Following up on an earlier post about the passing of Dick Clark: racial integration on the dance floor of American Bandstand happened a lot faster than I remembered.
Bill Harris at the TorontoSun helped dig out the Sun story I wrote in 2003 about a visit to the Los Angeles set of American Dreams, a short-lived NBC series that was more or less an homage to the glory days of Clark’s American Bandstand.
The nostalgic drama, which ran from 2002-05, was seen as an antidote to anxious, post-9/11 times. It hearkened back to a kinder, gentler America, the squeaky-clean world of the mid-’60s.
Those times, however, were a changin’. The series began in the fall of 1963. John Kennedy has been assassinated. The Civil Rights movement was on the march.
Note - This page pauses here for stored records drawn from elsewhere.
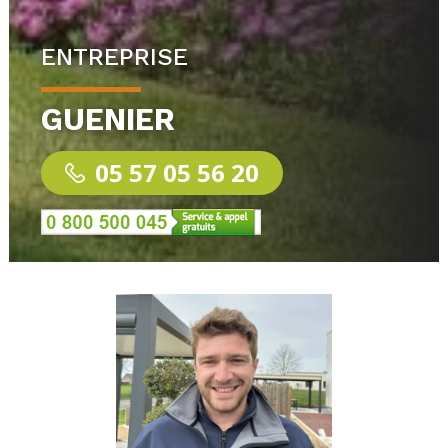
ENTREPRISE
GUENIER
05 57 05 56 20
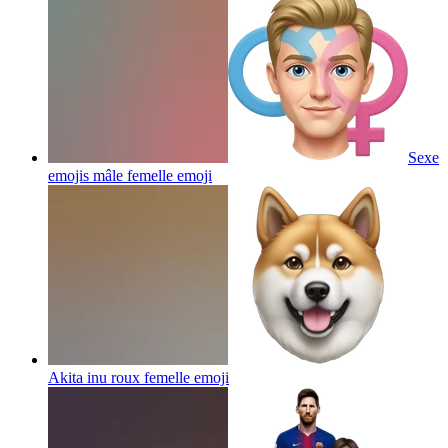
Sexe
emojis mâle femelle
emoji
Akita inu roux femelle
emoji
Beatlemania was about to sweep America.
The series, in executive producer Jonathan Price’s words, tried to hold a “a rear view mirror of history that says we made it through a difficult, horrible, wonderful, thrilling roller coaster in 1963 through 1969, ’70. We’re going to make it again.”
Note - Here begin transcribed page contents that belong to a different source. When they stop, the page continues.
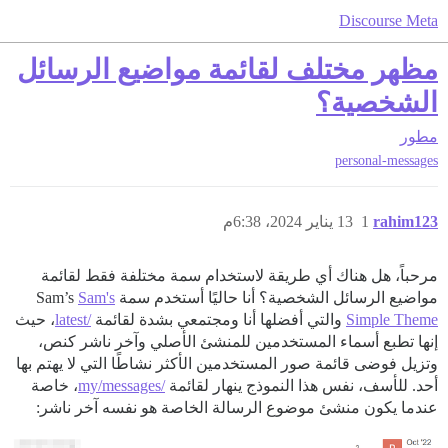
Discourse Meta
مظهر مختلف لقائمة مواضيع الرسائل
الشخصية؟
مطور
personal-messages
rahim123
1
13 يناير 2024، 6:38م
مرحباً، هل هناك أي طريقة لاستخدام سمة مختلفة فقط لقائمة
مواضيع الرسائل الشخصية؟ أنا حاليًا أستخدم سمة Sam’s
Sam's
Simple Theme
والتي أفضلها أنا ومجتمعي بشدة لقائمة
/latest
، حيث
إنها تطبع أسماء المستخدمين للمنشئ الأصلي وآخر ناشر كنص،
وتزيل فوضى قائمة صور المستخدمين الأكثر نشاطًا التي لا يهتم بها
أحد. للأسف، نفس هذا النموذج ينهار لقائمة
/my/messages
، خاصة
عندما يكون منشئ موضوع الرسالة الخاصة هو نفسه آخر ناشر:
The cast of NBC’s American Dreams
Dick Clark’s slice of white bread Americanawas faithfully re-created on the same Sunset-Gower studio back lot where many of the Frank Capra films of the ’30s were lensed. Extras dressed in short-brimmed fedoras, wool coats and other ’60s clothing were hired to walk among critics shuttled into the lot during that season’s TCA press tour. Beside us on the street were Ford Fairlanes and other cars from that era.
There was a record store on the lot where Beatle records and posters were shown to be crowding out the Motown and surf band chart busters. In a neat bit of casting, Art Garfunkel made a few appearances on the series as the owner of the record store.
Montreal-native Vanessa Lengies, a former Popular Mechanics For Kids host now seen as Sugar on the third season of Glee, played Bandstand dancer Roxanne Bojarski. She handed out chocolate “45s” to critics. Former NYPD Blue regular Gail O’Grady, who plays ’60s mom Helen Pryor, offered Tastycakes to writers filing through the interior set of the main family house. 
Clark—in good health a year prior to his debilitating stroke—held court on the floor of the large Bandstand set. He pronounced it a clone of his old Philly dance studio. The TV veteran was an executive producer on American Dreams.
He pointed out all the gold records, pennants and other paraphernalia on the set and said they were exact duplicates of the ones he still had in his office.
Clark, then 73 (he died last week at 82) was able to put Bandstand in perspective for a few of us who surrounded him that day on the set. He told us that at the height of the show, the kids who were regular dancers on the series received 15,000 to 20,000 pieces of mail a week.
American Dreamsdealt with the gradual integration of African Americans onto the Bandstand dance floor, a breakthrough that happened sooner in racially-mixed Philly than in other part of the United States or Canada. Clark recalled that the first black couple hit the dance floor in 1959 (Bandstand began in 1956) and that the transition went a lot smoother than the network originally feared.